That all changed forever on August 27, 1987, when Federal Judge Susan Getzendanner ruled in an antitrust lawsuit that the American Medical Association (AMA) conspired to discredit and cripple the efficacy of chiropractic through a “systematic, long-term wrongdoing and the long-term intent to destroy a licensed profession.”
While a decided victory for the four plaintiffs and the chiropractic profession (and therefore the American public), it was not an easy win, nor a quick one. The antitrust lawsuit in question was filed in 1976 by four chiropractors, Michael Pedigo of San Leandro, California; Dr. Chester Wilk of Park Forest, Illinois, Dr. Patricia Arthur of Dayton, Ohio, and Dr. James Bryden of Sedalia, Montana.
According to George McAndrews, lead attorney for the plaintiffs, ''The four chiropractors have weathered 11 years of hell to call the A.M.A. and its co-conspirators into account.''
So what exactly did the presiding officiate decide in this bell-weather case? In fact, Judge Susan Getzendanner legally substantiated ''systematic, long-term wrongdoing and the long-term intent to destroy a licensed profession'' by the AMA and its physicians in the antitrust finding. Furthermore, the decision concluded that the AMA engaged in a systematic witch hunt against chiropractic by ''labeling all chiropractors unscientific cultists and depriving chiropractors of association with medical physicians, injury to reputation was assured by the A.M.A.'s name-calling practice,'' according to Judge Getzendanner.
The ruling left no doubt that this boycott by the nation's largest physicians' group aimed ''to contain and eliminate the chiropractic profession.''
They did this not in the shadows but formally and systematically, including an A.M.A. policy mandating that doctors can’t refer patients to chiropractors or even accept referrals from them. Doctors were also barred from lecturing before chiropractic classes or otherwise intermingling with the profession.

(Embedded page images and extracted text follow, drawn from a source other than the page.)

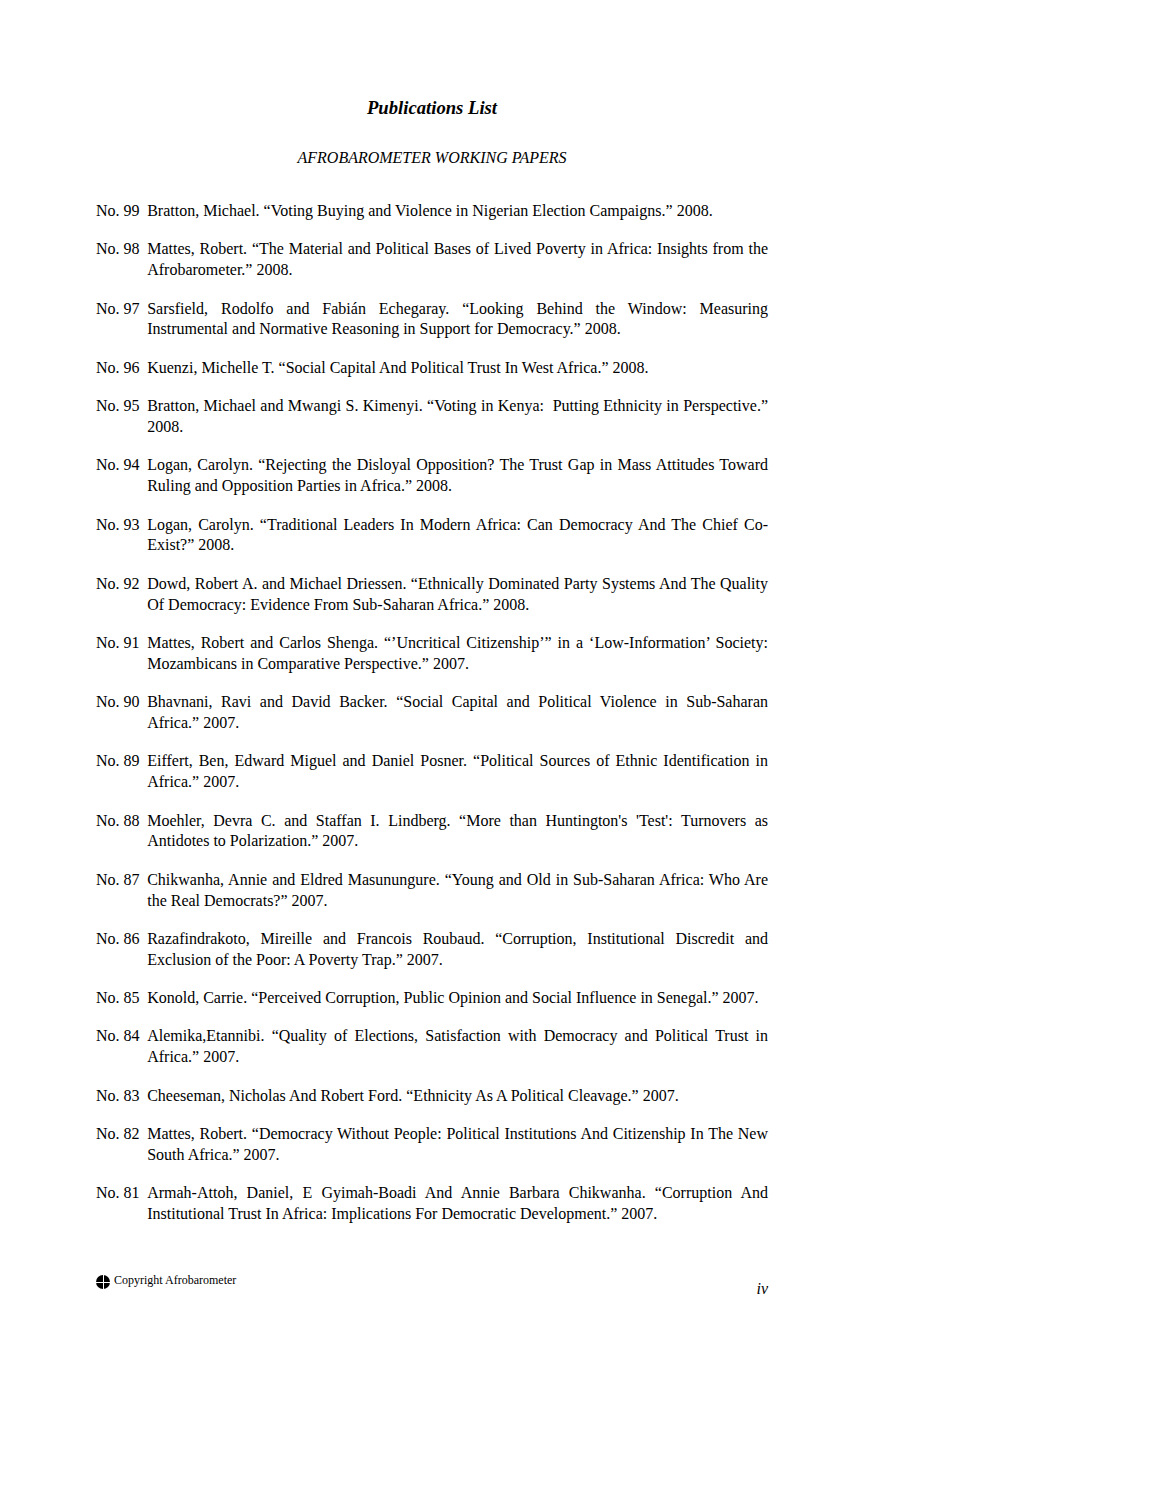Publications List
AFROBAROMETER WORKING PAPERS
No. 99
Bratton, Michael. “Voting Buying and Violence in Nigerian Election Campaigns.” 2008.
No. 98
Mattes, Robert. “The Material and Political Bases of Lived Poverty in Africa: Insights from the Afrobarometer.” 2008.
No. 97
Sarsfield, Rodolfo and Fabián Echegaray. “Looking Behind the Window: Measuring Instrumental and Normative Reasoning in Support for Democracy.” 2008.
No. 96
Kuenzi, Michelle T. “Social Capital And Political Trust In West Africa.” 2008.
No. 95
Bratton, Michael and Mwangi S. Kimenyi. “Voting in Kenya: Putting Ethnicity in Perspective.” 2008.
No. 94
Logan, Carolyn. “Rejecting the Disloyal Opposition? The Trust Gap in Mass Attitudes Toward Ruling and Opposition Parties in Africa.” 2008.
No. 93
Logan, Carolyn. “Traditional Leaders In Modern Africa: Can Democracy And The Chief Co-Exist?” 2008.
No. 92
Dowd, Robert A. and Michael Driessen. “Ethnically Dominated Party Systems And The Quality Of Democracy: Evidence From Sub-Saharan Africa.” 2008.
No. 91
Mattes, Robert and Carlos Shenga. “’Uncritical Citizenship’” in a ‘Low-Information’ Society: Mozambicans in Comparative Perspective.” 2007.
No. 90
Bhavnani, Ravi and David Backer. “Social Capital and Political Violence in Sub-Saharan Africa.” 2007.
No. 89
Eiffert, Ben, Edward Miguel and Daniel Posner. “Political Sources of Ethnic Identification in Africa.” 2007.
No. 88
Moehler, Devra C. and Staffan I. Lindberg. “More than Huntington's 'Test': Turnovers as Antidotes to Polarization.” 2007.
No. 87
Chikwanha, Annie and Eldred Masunungure. “Young and Old in Sub-Saharan Africa: Who Are the Real Democrats?” 2007.
No. 86
Razafindrakoto, Mireille and Francois Roubaud. “Corruption, Institutional Discredit and Exclusion of the Poor: A Poverty Trap.” 2007.
No. 85
Konold, Carrie. “Perceived Corruption, Public Opinion and Social Influence in Senegal.” 2007.
No. 84
Alemika,Etannibi. “Quality of Elections, Satisfaction with Democracy and Political Trust in Africa.” 2007.
No. 83
Cheeseman, Nicholas And Robert Ford. “Ethnicity As A Political Cleavage.” 2007.
No. 82
Mattes, Robert. “Democracy Without People: Political Institutions And Citizenship In The New South Africa.” 2007.
No. 81
Armah-Attoh, Daniel, E Gyimah-Boadi And Annie Barbara Chikwanha. “Corruption And Institutional Trust In Africa: Implications For Democratic Development.” 2007.
iv Copyright Afrobarometer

In fact, the AMA went so far as to form a Committee on Quackery in 1962, with the almost sole intent of crushing the chiropractic profession.
Despite these measures, the sentiment wasn’t unanimous at the AMA, as court transcripts revealed that ''some physicians believed chiropractic to be effective and that chiropractors were better trained to deal with muscular-skeletal problems than medical physicians.”
Furthermore, the AMA stated that any existing anti-chiropractic campaigns were shut down in 1980, although Judge Getzendanner ruled that they ''had never acknowledged the lawlessness of its past conduct and maintains to this day it has always been in compliance with antitrust laws.'' Getzebdanner went on that ''There has never been an affirmative statement by the A.M.A. that it is ethical to associate with chiropractors.”
The lawsuit not only named the Chicago-based American Medical Association as well as four of its top officials and ten other medical groups that conspired to discredit the chiropractic profession to keep it from practicing unimpeded in the United States.
Judge Getzendanner found that the American College of Radiology and the American College of Surgeons had been in concert with the AMA in intending to damage the reputation of chiropractors.
Only three days before the judge’s landmark ruling, three of the five defendants named in the lawsuit (that were the Illinois Medical Society, the American Hospital Association, the Chicago Medical Society, the American Osteopathic Association and the American Academy of Physical Medicine and Rehabilitation), settled out of court, choosing to affirm the rights of chiropractors.
Once the decisions came down, cries that the four plaintiffs were just targeting the AMA for a big pay check were quickly squashed when it was learned that the lawsuit sought no monetary damages at all. In fact, the only compensation was put aside to help pay legal expenses as well as restitution to the Kentuckiona Children's Center in Louisville, Kentucky, a home for mentally and physically challenged children that was prevented from receiving chiropractic care services.
Instead of just winning money through the suit, chiropractor Michael Pedigo said he and his co-plaintiffs wanted ''to be allowed to compete freely in the marketplace.''
In the 101-page opinion, Judge Getzendanner ruled that the AMA and other defendants had violated U.S. Sherman Antitrust Laws.
To add teeth to the ruling, the U.S. District Court issued a permanent injunction just four weeks later, preventing the American Medical Association from “restricting, regulating, or impeding” its doctor/members from associating with chiropractic doctors or otherwise failing to inter-cooperate, as that was not in patients best interests.
The AMA was ordered to give a copy of the nine-page injunction to all of its members, as well as publish it without comment or bias in their Journal of the American Medical Association. That injunction closed the door on an 11-year David v. Goliath legal battle for the four defendants, but as well know; there is still work yet to be done to level the playing field against the traditional medical establishment to ensure chiropractic care for the American public.